(Entries drawn from a dataset)
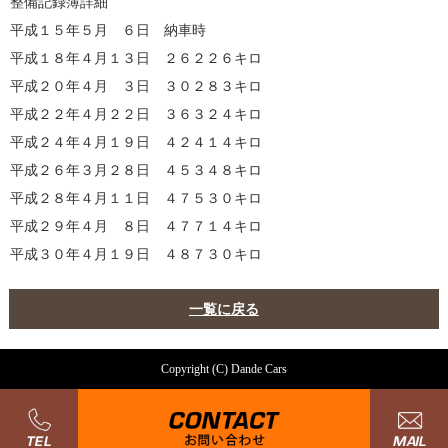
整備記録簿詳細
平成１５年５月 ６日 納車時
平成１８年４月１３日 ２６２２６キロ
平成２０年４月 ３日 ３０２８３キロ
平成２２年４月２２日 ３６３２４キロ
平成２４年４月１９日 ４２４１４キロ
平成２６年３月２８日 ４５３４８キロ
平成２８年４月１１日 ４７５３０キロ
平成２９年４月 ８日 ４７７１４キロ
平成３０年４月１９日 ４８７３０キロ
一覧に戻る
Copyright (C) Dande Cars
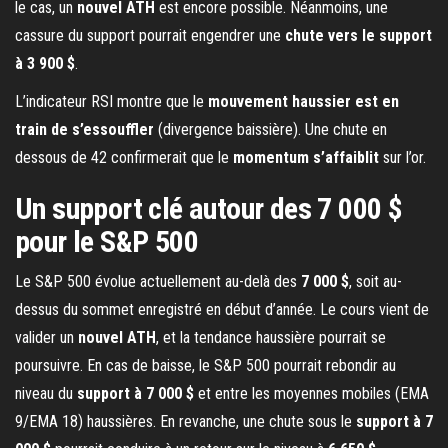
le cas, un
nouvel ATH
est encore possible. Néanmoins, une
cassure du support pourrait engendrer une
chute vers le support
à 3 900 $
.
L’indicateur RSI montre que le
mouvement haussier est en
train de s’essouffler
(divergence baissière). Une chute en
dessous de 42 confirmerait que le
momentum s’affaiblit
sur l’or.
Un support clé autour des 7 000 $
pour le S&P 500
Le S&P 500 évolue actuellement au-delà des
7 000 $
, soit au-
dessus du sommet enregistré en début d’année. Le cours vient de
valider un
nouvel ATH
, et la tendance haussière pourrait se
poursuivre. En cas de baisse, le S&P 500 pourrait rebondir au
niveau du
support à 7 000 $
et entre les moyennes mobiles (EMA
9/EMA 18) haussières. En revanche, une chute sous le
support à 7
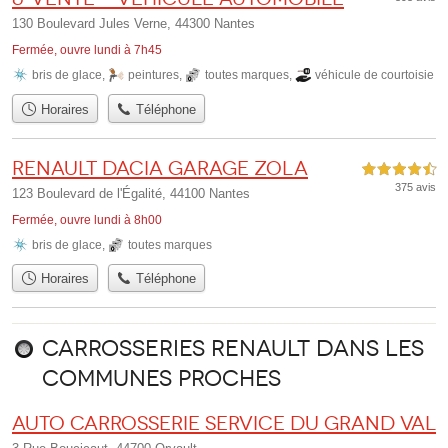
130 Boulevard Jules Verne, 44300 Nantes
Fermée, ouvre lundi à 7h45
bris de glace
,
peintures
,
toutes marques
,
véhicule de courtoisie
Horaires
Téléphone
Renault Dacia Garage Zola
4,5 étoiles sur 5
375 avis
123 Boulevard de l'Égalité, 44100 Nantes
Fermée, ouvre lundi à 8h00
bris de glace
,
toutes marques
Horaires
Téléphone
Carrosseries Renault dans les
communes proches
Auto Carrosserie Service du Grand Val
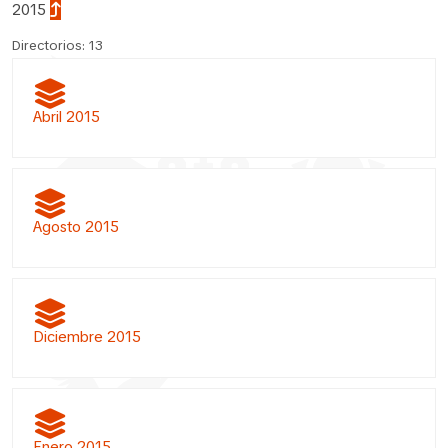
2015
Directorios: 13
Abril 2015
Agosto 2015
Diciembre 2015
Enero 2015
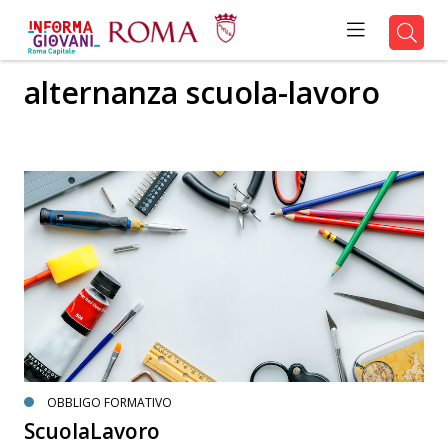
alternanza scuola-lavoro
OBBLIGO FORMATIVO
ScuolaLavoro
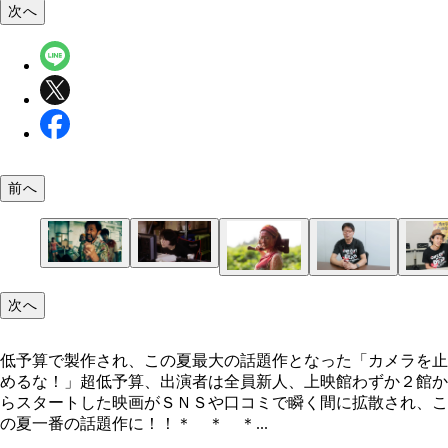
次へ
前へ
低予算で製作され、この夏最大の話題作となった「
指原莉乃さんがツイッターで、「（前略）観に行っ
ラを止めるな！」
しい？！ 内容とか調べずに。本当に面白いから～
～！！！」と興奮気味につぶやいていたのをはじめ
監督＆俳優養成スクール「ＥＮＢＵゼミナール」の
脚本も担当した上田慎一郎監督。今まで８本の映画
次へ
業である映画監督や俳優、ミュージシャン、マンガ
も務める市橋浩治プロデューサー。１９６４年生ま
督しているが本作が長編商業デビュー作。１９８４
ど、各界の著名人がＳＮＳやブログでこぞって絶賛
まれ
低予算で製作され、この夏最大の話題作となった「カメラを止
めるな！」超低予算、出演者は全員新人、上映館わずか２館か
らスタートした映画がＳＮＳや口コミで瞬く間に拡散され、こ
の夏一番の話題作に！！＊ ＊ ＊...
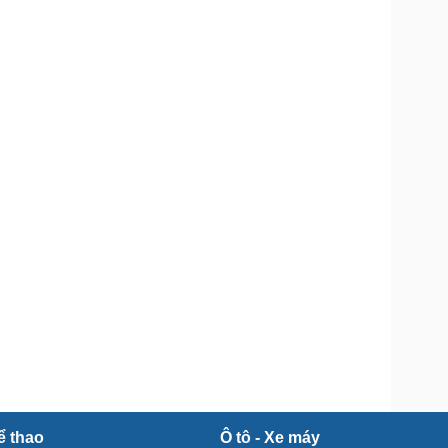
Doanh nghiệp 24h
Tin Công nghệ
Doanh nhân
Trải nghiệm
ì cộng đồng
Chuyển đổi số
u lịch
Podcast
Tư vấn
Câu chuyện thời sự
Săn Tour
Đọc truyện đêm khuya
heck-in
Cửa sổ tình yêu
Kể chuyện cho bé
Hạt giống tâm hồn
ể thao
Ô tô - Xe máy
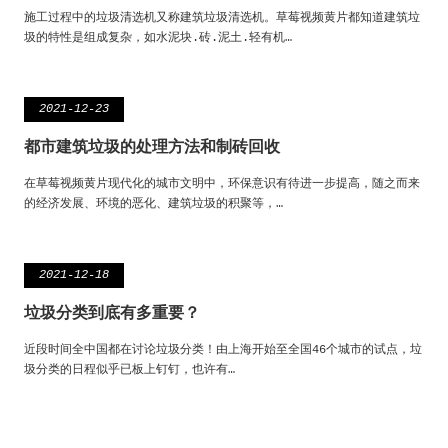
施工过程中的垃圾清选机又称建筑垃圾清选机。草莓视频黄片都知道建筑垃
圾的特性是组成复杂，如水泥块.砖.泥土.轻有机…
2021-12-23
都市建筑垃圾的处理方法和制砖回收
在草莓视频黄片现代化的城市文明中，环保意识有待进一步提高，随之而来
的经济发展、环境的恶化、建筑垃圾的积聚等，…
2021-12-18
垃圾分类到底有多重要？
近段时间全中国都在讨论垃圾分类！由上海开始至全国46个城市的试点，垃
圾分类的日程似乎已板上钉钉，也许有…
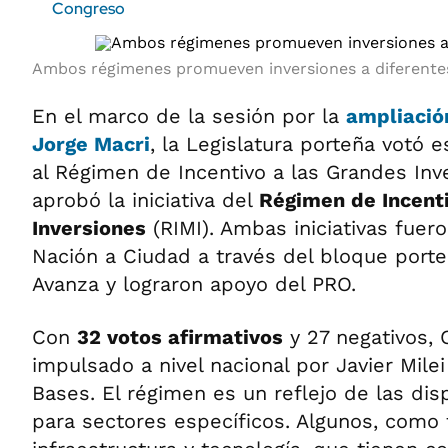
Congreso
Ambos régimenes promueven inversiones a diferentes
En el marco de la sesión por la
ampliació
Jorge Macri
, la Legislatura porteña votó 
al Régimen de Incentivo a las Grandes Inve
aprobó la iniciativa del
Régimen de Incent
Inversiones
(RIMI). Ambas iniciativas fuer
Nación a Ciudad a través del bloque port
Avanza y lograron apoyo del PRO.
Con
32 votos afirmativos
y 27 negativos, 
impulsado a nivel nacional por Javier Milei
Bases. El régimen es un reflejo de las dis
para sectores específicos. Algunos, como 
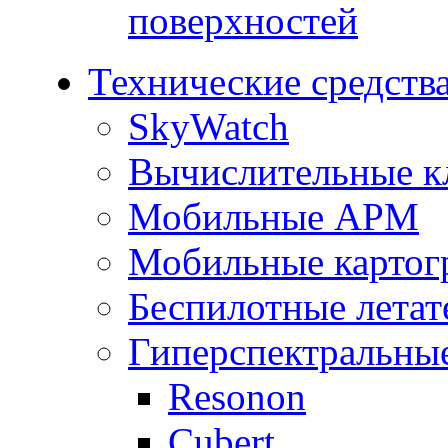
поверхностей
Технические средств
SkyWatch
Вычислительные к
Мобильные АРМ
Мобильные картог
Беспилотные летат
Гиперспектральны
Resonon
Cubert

• To do: Write out every line of text from all the entries above, character for character. Leave the pictures out.

• Your response:
整備記録簿詳細
平成１５年５月 ６日 納車時
平成１８年４月１３日 ２６２２６キロ
平成２０年４月 ３日 ３０２８３キロ
平成２２年４月２２日 ３６３２４キロ
平成２４年４月１９日 ４２４１４キロ
平成２６年３月２８日 ４５３４８キロ
平成２８年４月１１日 ４７５３０キロ
平成２９年４月 ８日 ４７７１４キロ
平成３０年４月１９日 ４８７３０キロ
一覧に戻る
Copyright (C) Dande Cars
le cas, un
nouvel ATH
est encore possible. Néanmoins, une
cassure du support pourrait engendrer une
chute vers le support
à 3 900 $
.
L’indicateur RSI montre que le
mouvement haussier est en
train de s’essouffler
(divergence baissière). Une chute en
dessous de 42 confirmerait que le
momentum s’affaiblit
sur l’or.
Un support clé autour des 7 000 $
pour le S&P 500
Le S&P 500 évolue actuellement au-delà des
7 000 $
, soit au-
dessus du sommet enregistré en début d’année. Le cours vient de
valider un
nouvel ATH
, et la tendance haussière pourrait se
poursuivre. En cas de baisse, le S&P 500 pourrait rebondir au
niveau du
support à 7 000 $
et entre les moyennes mobiles (EMA
9/EMA 18) haussières. En revanche, une chute sous le
support à 7
130 Boulevard Jules Verne, 44300 Nantes
Fermée, ouvre lundi à 7h45
bris de glace
,
peintures
,
toutes marques
,
véhicule de courtoisie
Horaires
Téléphone
Renault Dacia Garage Zola
4,5 étoiles sur 5
375 avis
123 Boulevard de l'Égalité, 44100 Nantes
Fermée, ouvre lundi à 8h00
bris de glace
,
toutes marques
Horaires
Téléphone
Carrosseries Renault dans les
communes proches
Auto Carrosserie Service du Grand Val
2015
Directorios: 13
Abril 2015
Agosto 2015
Diciembre 2015
Enero 2015
alternanza scuola-lavoro
OBBLIGO FORMATIVO
ScuolaLavoro
次へ
前へ
低予算で製作され、この夏最大の話題作となった「
指原莉乃さんがツイッターで、「（前略）観に行っ
ラを止めるな！」
しい？！ 内容とか調べずに。本当に面白いから～
～！！！」と興奮気味につぶやいていたのをはじめ
監督＆俳優養成スクール「ＥＮＢＵゼミナール」の
脚本も担当した上田慎一郎監督。今まで８本の映画
次へ
業である映画監督や俳優、ミュージシャン、マンガ
も務める市橋浩治プロデューサー。１９６４年生ま
督しているが本作が長編商業デビュー作。１９８４
ど、各界の著名人がＳＮＳやブログでこぞって絶賛
まれ
低予算で製作され、この夏最大の話題作となった「カメラを止
めるな！」超低予算、出演者は全員新人、上映館わずか２館か
らスタートした映画がＳＮＳや口コミで瞬く間に拡散され、こ
の夏一番の話題作に！！＊ ＊ ＊...
Doanh nghiệp 24h
Tin Công nghệ
Doanh nhân
Trải nghiệm
ì cộng đồng
Chuyển đổi số
u lịch
Podcast
Tư vấn
Câu chuyện thời sự
Săn Tour
Đọc truyện đêm khuya
heck-in
Cửa sổ tình yêu
Kể chuyện cho bé
Hạt giống tâm hồn
ể thao
Ô tô - Xe máy
施工过程中的垃圾清选机又称建筑垃圾清选机。草莓视频黄片都知道建筑垃
圾的特性是组成复杂，如水泥块.砖.泥土.轻有机…
2021-12-23
都市建筑垃圾的处理方法和制砖回收
在草莓视频黄片现代化的城市文明中，环保意识有待进一步提高，随之而来
的经济发展、环境的恶化、建筑垃圾的积聚等，…
2021-12-18
垃圾分类到底有多重要？
近段时间全中国都在讨论垃圾分类！由上海开始至全国46个城市的试点，垃
圾分类的日程似乎已板上钉钉，也许有…
Congreso
Ambos régimenes promueven inversiones a diferentes
En el marco de la sesión por la
ampliació
Jorge Macri
, la Legislatura porteña votó 
al Régimen de Incentivo a las Grandes Inve
aprobó la iniciativa del
Régimen de Incent
Inversiones
(RIMI). Ambas iniciativas fuer
Nación a Ciudad a través del bloque port
Avanza y lograron apoyo del PRO.
Con
32 votos afirmativos
y 27 negativos, 
impulsado a nivel nacional por Javier Milei
Bases. El régimen es un reflejo de las dis
para sectores específicos. Algunos, como 
поверхностей
Технические средств
SkyWatch
Вычислительные к
Мобильные АРМ
Мобильные картог
Беспилотные летат
Гиперспектральны
Resonon
Cubert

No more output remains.